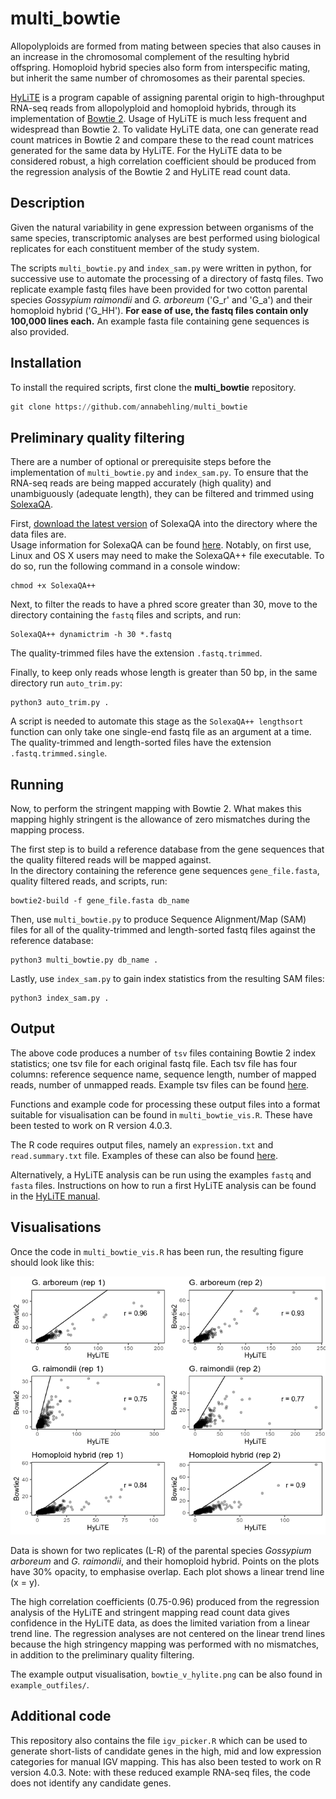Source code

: # multi_bowtie
Allopolyploids are formed from mating between species that also causes in an increase in the chromosomal complement of the resulting hybrid offspring. Homoploid hybrid species also form from interspecific mating, but inherit the same number of chromosomes as their parental species.

[HyLiTE](https://hylite.sourceforge.io/index.html) is a program capable of assigning parental origin to high-throughput RNA-seq reads from allopolyploid and homoploid hybrids, through its implementation of [Bowtie 2](http://bowtie-bio.sourceforge.net/bowtie2/index.shtml). Usage of HyLiTE is much less frequent and widespread than Bowtie 2. To validate HyLiTE data, one can generate read count matrices in Bowtie 2 and compare these to the read count matrices generated for the same data by HyLiTE. For the HyLiTE data to be considered robust, a high correlation coefficient should be produced from the regression analysis of the Bowtie 2 and HyLiTE read count data.

## Description
Given the natural variability in gene expression between organisms of the same species, transcriptomic analyses are best performed using biological replicates for each constituent member of the study system.

The scripts `multi_bowtie.py` and `index_sam.py` were written in python, for successive use to automate the processing of a directory of fastq files. Two replicate example fastq files have been provided for two cotton parental species *Gossypium raimondii* and *G. arboreum* ('G_r' and 'G_a') and their homoploid hybrid ('G_HH'). **For ease of use, the fastq files contain only 100,000 lines each.** An example fasta file containing gene sequences is also provided.

## Installation
To install the required scripts, first clone the **multi_bowtie** repository.
```python
git clone https://github.com/annabehling/multi_bowtie
```

## Preliminary quality filtering
There are a number of optional or prerequisite steps before the implementation of `multi_bowtie.py` and `index_sam.py`. To ensure that the RNA-seq reads are being mapped accurately (high quality) and unambiguously (adequate length), they can be filtered and trimmed using [SolexaQA](http://solexaqa.sourceforge.net/ "SolexaQA").

First, [download the latest version](https://sourceforge.net/projects/solexaqa/files/) of SolexaQA into the directory where the data files are.  
Usage information for SolexaQA can be found [here](http://solexaqa.sourceforge.net/). Notably, on first use, Linux and OS X users may need to make the SolexaQA++ file executable. To do so, run the following command in a console window:
```
chmod +x SolexaQA++
```

Next, to filter the reads to have a phred score greater than 30, move to the directory containing the `fastq` files and scripts, and run:
```
SolexaQA++ dynamictrim -h 30 *.fastq
```

The quality-trimmed files have the extension `.fastq.trimmed`.

Finally, to keep only reads whose length is greater than 50 bp, in the same directory run `auto_trim.py`:
```
python3 auto_trim.py . 
```
A script is needed to automate this stage as the `SolexaQA++ lengthsort` function can only take one single-end fastq file as an argument at a time.
The quality-trimmed and length-sorted files have the extension `.fastq.trimmed.single`.

## Running
Now, to perform the stringent mapping with Bowtie 2. What makes this mapping highly stringent is the allowance of zero mismatches during the mapping process.

The first step is to build a reference database from the gene sequences that the quality filtered reads will be mapped against.  
In the directory containing the reference gene sequences `gene_file.fasta`, quality filtered reads, and scripts, run:
```
bowtie2-build -f gene_file.fasta db_name
```

Then, use `multi_bowtie.py` to produce Sequence Alignment/Map (SAM) files for all of the quality-trimmed and length-sorted fastq files against the reference database:
```
python3 multi_bowtie.py db_name .
```

Lastly, use `index_sam.py` to gain index statistics from the resulting SAM files:
```
python3 index_sam.py .
```

## Output
The above code produces a number of `tsv` files containing Bowtie 2 index statistics; one tsv file for each original fastq file.
Each tsv file has four columns: reference sequence name, sequence length, number of mapped reads, number of unmapped reads. Example tsv files can be found [here](https://github.com/annabehling/multi_bowtie/tree/master/example_outfiles "example tsv files").

Functions and example code for processing these output files into a format suitable for visualisation can be found in `multi_bowtie_vis.R`. These have been tested to work on R version 4.0.3.

The R code requires output files, namely an `expression.txt` and `read.summary.txt` file. Examples of these can also be found [here](https://github.com/annabehling/multi_bowtie/tree/master/example_outfiles "example hylite output files").

Alternatively, a HyLiTE analysis can be run using the examples `fastq` and `fasta` files. Instructions on how to run a first HyLiTE analysis can be found in the [HyLiTE manual](https://hylite.sourceforge.io/tutorial.html#a-first-hylite-analysis "a first HyLiTE analysis").

## Visualisations

Once the code in `multi_bowtie_vis.R` has been run, the resulting figure should look like this:

![Image of example visualisation](example_outfiles/bowtie_v_hylite.png)

Data is shown for two replicates (L-R) of the parental species *Gossypium arboreum* and *G. raimondii*, and their homoploid hybrid. Points on the plots have 30\% opacity, to emphasise overlap. Each plot shows a linear trend line (x = y).

The high correlation coefficients (0.75-0.96) produced from the regression analysis of the HyLiTE and stringent mapping read count data gives confidence in the HyLiTE data, as does the limited variation from a linear trend line. The regression analyses are not centered on the linear trend lines because the high stringency mapping was performed with no mismatches, in addition to the preliminary quality filtering.

The example output visualisation, `bowtie_v_hylite.png` can be also found in `example_outfiles/`.

## Additional code

This repository also contains the file `igv_picker.R` which can be used to generate short-lists of candidate genes in the high, mid and low expression categories for manual IGV mapping. This has also been tested to work on R version 4.0.3. Note: with these reduced example RNA-seq files, the code does not identify any candidate genes.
**********
◆ Directions ◆
When pictures appear among the entries, skip them and copy all remaining text precisely.

◆ Result ◆
Source code

: # multi_bowtie
Allopolyploids are formed from mating between species that also causes in an increase in the chromosomal complement of the resulting hybrid offspring. Homoploid hybrid species also form from interspecific mating, but inherit the same number of chromosomes as their parental species.

[HyLiTE](https://hylite.sourceforge.io/index.html) is a program capable of assigning parental origin to high-throughput RNA-seq reads from allopolyploid and homoploid hybrids, through its implementation of [Bowtie 2](http://bowtie-bio.sourceforge.net/bowtie2/index.shtml). Usage of HyLiTE is much less frequent and widespread than Bowtie 2. To validate HyLiTE data, one can generate read count matrices in Bowtie 2 and compare these to the read count matrices generated for the same data by HyLiTE. For the HyLiTE data to be considered robust, a high correlation coefficient should be produced from the regression analysis of the Bowtie 2 and HyLiTE read count data.

## Description
Given the natural variability in gene expression between organisms of the same species, transcriptomic analyses are best performed using biological replicates for each constituent member of the study system.

The scripts `multi_bowtie.py` and `index_sam.py` were written in python, for successive use to automate the processing of a directory of fastq files. Two replicate example fastq files have been provided for two cotton parental species *Gossypium raimondii* and *G. arboreum* ('G_r' and 'G_a') and their homoploid hybrid ('G_HH'). **For ease of use, the fastq files contain only 100,000 lines each.** An example fasta file containing gene sequences is also provided.

## Installation
To install the required scripts, first clone the **multi_bowtie** repository.
```python
git clone https://github.com/annabehling/multi_bowtie
```

## Preliminary quality filtering
There are a number of optional or prerequisite steps before the implementation of `multi_bowtie.py` and `index_sam.py`. To ensure that the RNA-seq reads are being mapped accurately (high quality) and unambiguously (adequate length), they can be filtered and trimmed using [SolexaQA](http://solexaqa.sourceforge.net/ "SolexaQA").

First, [download the latest version](https://sourceforge.net/projects/solexaqa/files/) of SolexaQA into the directory where the data files are.  
Usage information for SolexaQA can be found [here](http://solexaqa.sourceforge.net/). Notably, on first use, Linux and OS X users may need to make the SolexaQA++ file executable. To do so, run the following command in a console window:
```
chmod +x SolexaQA++
```

Next, to filter the reads to have a phred score greater than 30, move to the directory containing the `fastq` files and scripts, and run:
```
SolexaQA++ dynamictrim -h 30 *.fastq
```

The quality-trimmed files have the extension `.fastq.trimmed`.

Finally, to keep only reads whose length is greater than 50 bp, in the same directory run `auto_trim.py`:
```
python3 auto_trim.py . 
```
A script is needed to automate this stage as the `SolexaQA++ lengthsort` function can only take one single-end fastq file as an argument at a time.
The quality-trimmed and length-sorted files have the extension `.fastq.trimmed.single`.

## Running
Now, to perform the stringent mapping with Bowtie 2. What makes this mapping highly stringent is the allowance of zero mismatches during the mapping process.

The first step is to build a reference database from the gene sequences that the quality filtered reads will be mapped against.  
In the directory containing the reference gene sequences `gene_file.fasta`, quality filtered reads, and scripts, run:
```
bowtie2-build -f gene_file.fasta db_name
```

Then, use `multi_bowtie.py` to produce Sequence Alignment/Map (SAM) files for all of the quality-trimmed and length-sorted fastq files against the reference database:
```
python3 multi_bowtie.py db_name .
```

Lastly, use `index_sam.py` to gain index statistics from the resulting SAM files:
```
python3 index_sam.py .
```

## Output
The above code produces a number of `tsv` files containing Bowtie 2 index statistics; one tsv file for each original fastq file.
Each tsv file has four columns: reference sequence name, sequence length, number of mapped reads, number of unmapped reads. Example tsv files can be found [here](https://github.com/annabehling/multi_bowtie/tree/master/example_outfiles "example tsv files").

Functions and example code for processing these output files into a format suitable for visualisation can be found in `multi_bowtie_vis.R`. These have been tested to work on R version 4.0.3.

The R code requires output files, namely an `expression.txt` and `read.summary.txt` file. Examples of these can also be found [here](https://github.com/annabehling/multi_bowtie/tree/master/example_outfiles "example hylite output files").

Alternatively, a HyLiTE analysis can be run using the examples `fastq` and `fasta` files. Instructions on how to run a first HyLiTE analysis can be found in the [HyLiTE manual](https://hylite.sourceforge.io/tutorial.html#a-first-hylite-analysis "a first HyLiTE analysis").

## Visualisations

Once the code in `multi_bowtie_vis.R` has been run, the resulting figure should look like this:

![Image of example visualisation](example_outfiles/bowtie_v_hylite.png)

Data is shown for two replicates (L-R) of the parental species *Gossypium arboreum* and *G. raimondii*, and their homoploid hybrid. Points on the plots have 30\% opacity, to emphasise overlap. Each plot shows a linear trend line (x = y).

The high correlation coefficients (0.75-0.96) produced from the regression analysis of the HyLiTE and stringent mapping read count data gives confidence in the HyLiTE data, as does the limited variation from a linear trend line. The regression analyses are not centered on the linear trend lines because the high stringency mapping was performed with no mismatches, in addition to the preliminary quality filtering.

The example output visualisation, `bowtie_v_hylite.png` can be also found in `example_outfiles/`.

## Additional code

This repository also contains the file `igv_picker.R` which can be used to generate short-lists of candidate genes in the high, mid and low expression categories for manual IGV mapping. This has also been tested to work on R version 4.0.3. Note: with these reduced example RNA-seq files, the code does not identify any candidate genes.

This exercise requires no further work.